Output only the lines below from the one holding "index dip: (191, 76)" down to the one holding "thumb ip: (802, 899)", both end lines included and every picture dropped.
-=-=-
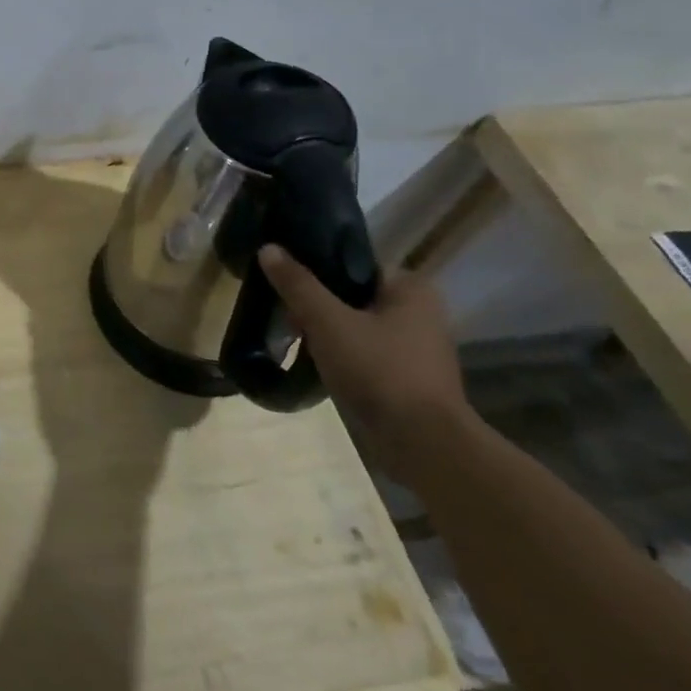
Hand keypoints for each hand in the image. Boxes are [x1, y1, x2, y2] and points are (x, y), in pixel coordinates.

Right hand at [259, 245, 476, 479]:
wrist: (421, 443)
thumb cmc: (379, 370)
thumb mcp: (328, 321)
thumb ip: (298, 284)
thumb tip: (269, 248)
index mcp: (410, 288)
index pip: (353, 263)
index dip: (316, 271)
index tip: (286, 285)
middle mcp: (420, 311)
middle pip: (352, 295)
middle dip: (317, 306)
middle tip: (287, 318)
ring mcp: (416, 347)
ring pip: (356, 325)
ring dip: (326, 333)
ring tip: (296, 341)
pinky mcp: (407, 377)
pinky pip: (365, 353)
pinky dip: (341, 355)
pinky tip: (318, 365)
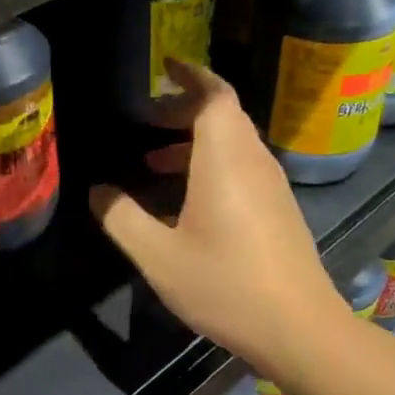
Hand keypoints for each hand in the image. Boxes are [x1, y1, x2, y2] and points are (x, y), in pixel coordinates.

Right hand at [89, 60, 341, 375]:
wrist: (298, 328)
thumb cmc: (225, 286)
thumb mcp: (158, 256)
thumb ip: (121, 218)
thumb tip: (96, 191)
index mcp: (225, 160)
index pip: (215, 96)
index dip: (191, 76)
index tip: (165, 67)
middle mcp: (253, 162)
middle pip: (223, 115)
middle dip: (184, 110)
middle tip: (146, 120)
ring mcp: (272, 185)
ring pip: (233, 142)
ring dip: (195, 141)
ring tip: (154, 161)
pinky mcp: (279, 208)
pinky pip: (243, 166)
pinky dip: (212, 164)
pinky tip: (186, 200)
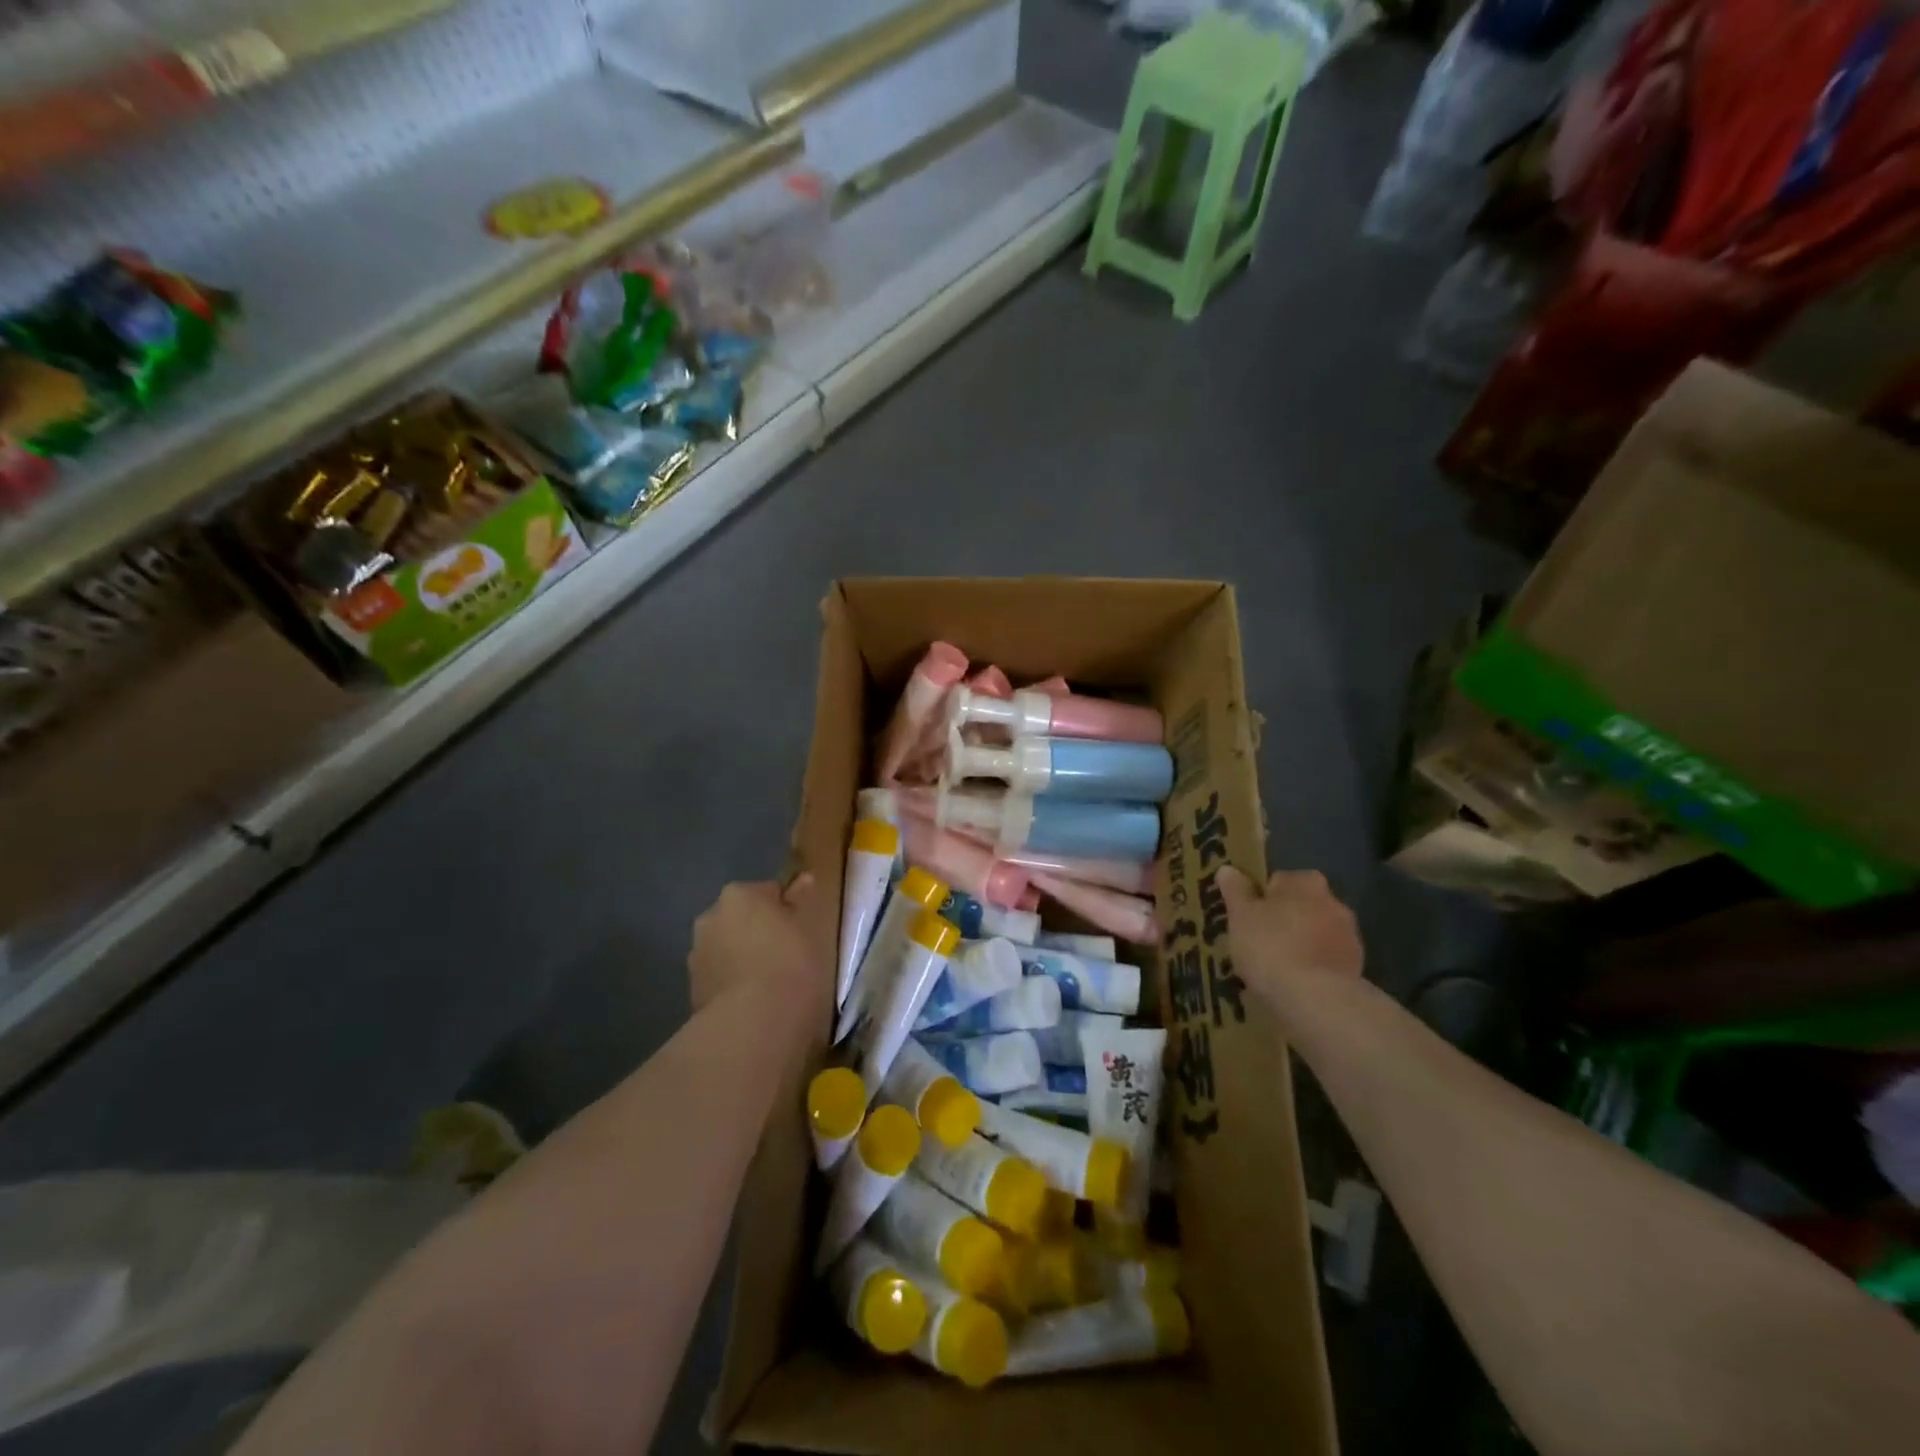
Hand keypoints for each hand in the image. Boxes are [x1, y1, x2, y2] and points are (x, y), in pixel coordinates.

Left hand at [688, 876, 822, 1013]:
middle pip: (742, 919)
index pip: (769, 892)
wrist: (754, 1023)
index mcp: (738, 894)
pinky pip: (720, 979)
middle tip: (787, 957)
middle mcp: (709, 918)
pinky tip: (754, 1004)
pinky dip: (734, 986)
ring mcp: (697, 956)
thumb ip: (802, 899)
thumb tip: (803, 878)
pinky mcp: (692, 992)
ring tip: (771, 986)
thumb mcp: (809, 926)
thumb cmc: (790, 962)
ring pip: (728, 950)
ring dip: (744, 959)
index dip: (788, 912)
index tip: (802, 933)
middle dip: (759, 933)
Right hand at [1217, 867, 1362, 1008]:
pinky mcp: (1357, 967)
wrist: (1315, 999)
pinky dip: (1312, 967)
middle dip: (1283, 920)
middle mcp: (1334, 902)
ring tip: (1275, 969)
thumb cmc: (1270, 946)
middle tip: (1258, 943)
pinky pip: (1325, 960)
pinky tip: (1294, 985)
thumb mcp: (1240, 916)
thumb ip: (1235, 890)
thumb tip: (1228, 869)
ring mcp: (1349, 936)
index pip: (1277, 881)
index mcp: (1305, 882)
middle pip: (1299, 906)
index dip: (1259, 899)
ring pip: (1314, 934)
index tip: (1247, 919)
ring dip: (1300, 944)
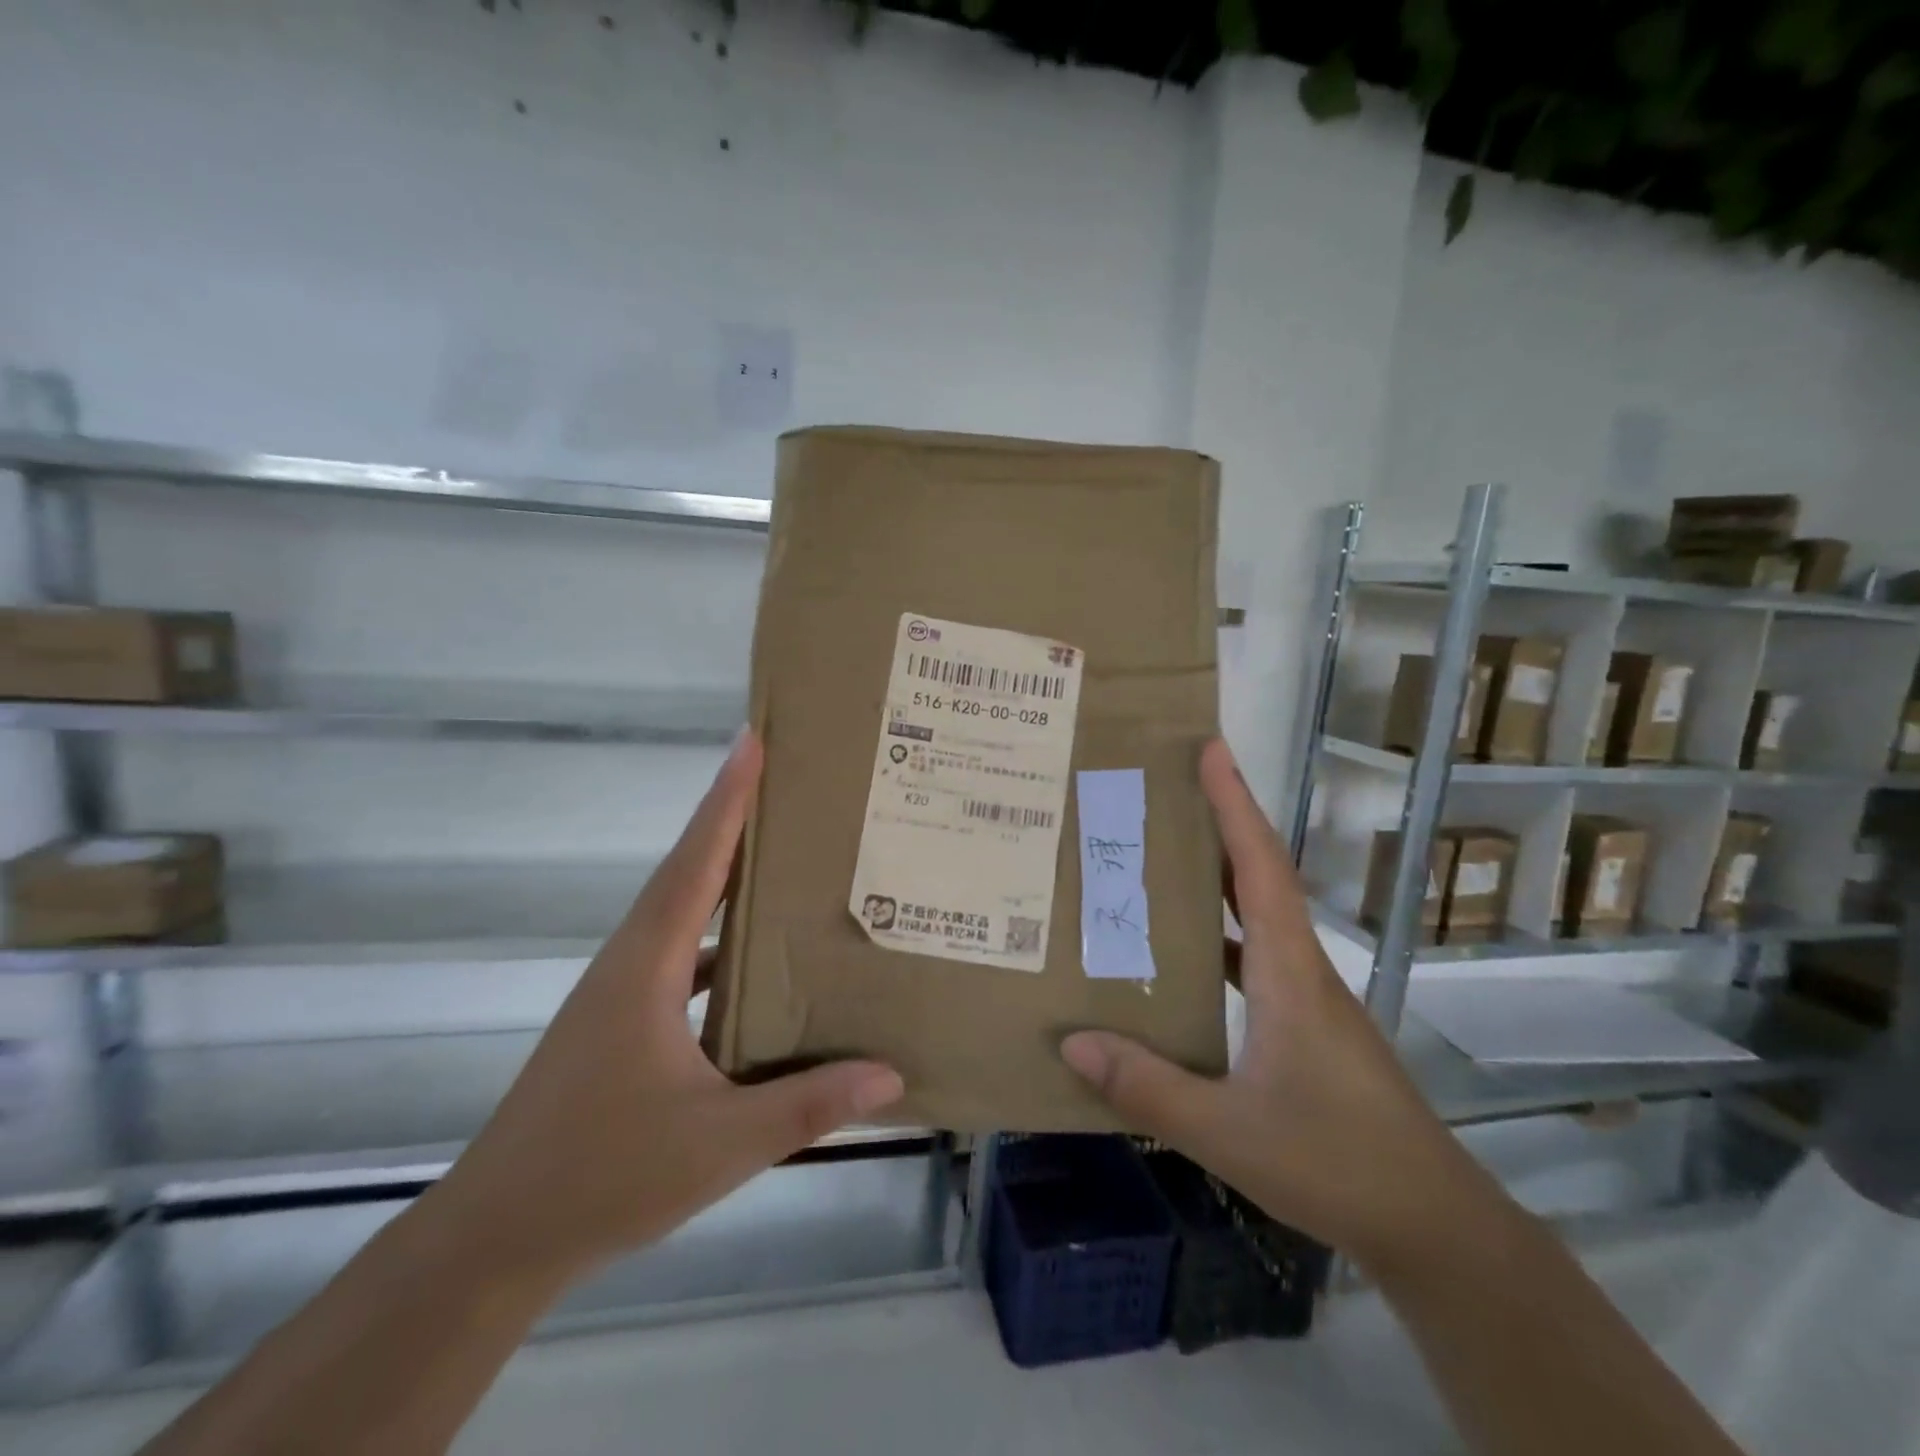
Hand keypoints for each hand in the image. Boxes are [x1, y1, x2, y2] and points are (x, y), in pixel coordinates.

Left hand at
-=-=-
** Response **
index dip: (191, 76)
index tip: (165, 67)
middle mcp: (253, 162)
middle pip: (223, 115)
middle dip: (184, 110)
middle tip: (146, 120)
ring mcp: (272, 185)
ring pip: (233, 142)
ring dip: (195, 141)
ring tip: (154, 161)
pinky mcp: (279, 208)
pinky pip: (243, 166)
pinky dip: (212, 164)
pinky tip: (186, 200)
Hand keypoints for each hand in the image. Boxes are [x1, y1, x2, y2] and points are (x, y), in pixel coordinates.

Left hand at [688, 876, 822, 1013]:
middle pip: (742, 919)
index pip: (769, 892)
wrist: (754, 1023)
index mcp: (738, 894)
pinky pip: (720, 979)
middle tip: (787, 957)
middle mcp: (709, 918)
pinky tip: (754, 1004)
pinky dip: (734, 986)
ring mcp: (697, 956)
thumb ip: (802, 899)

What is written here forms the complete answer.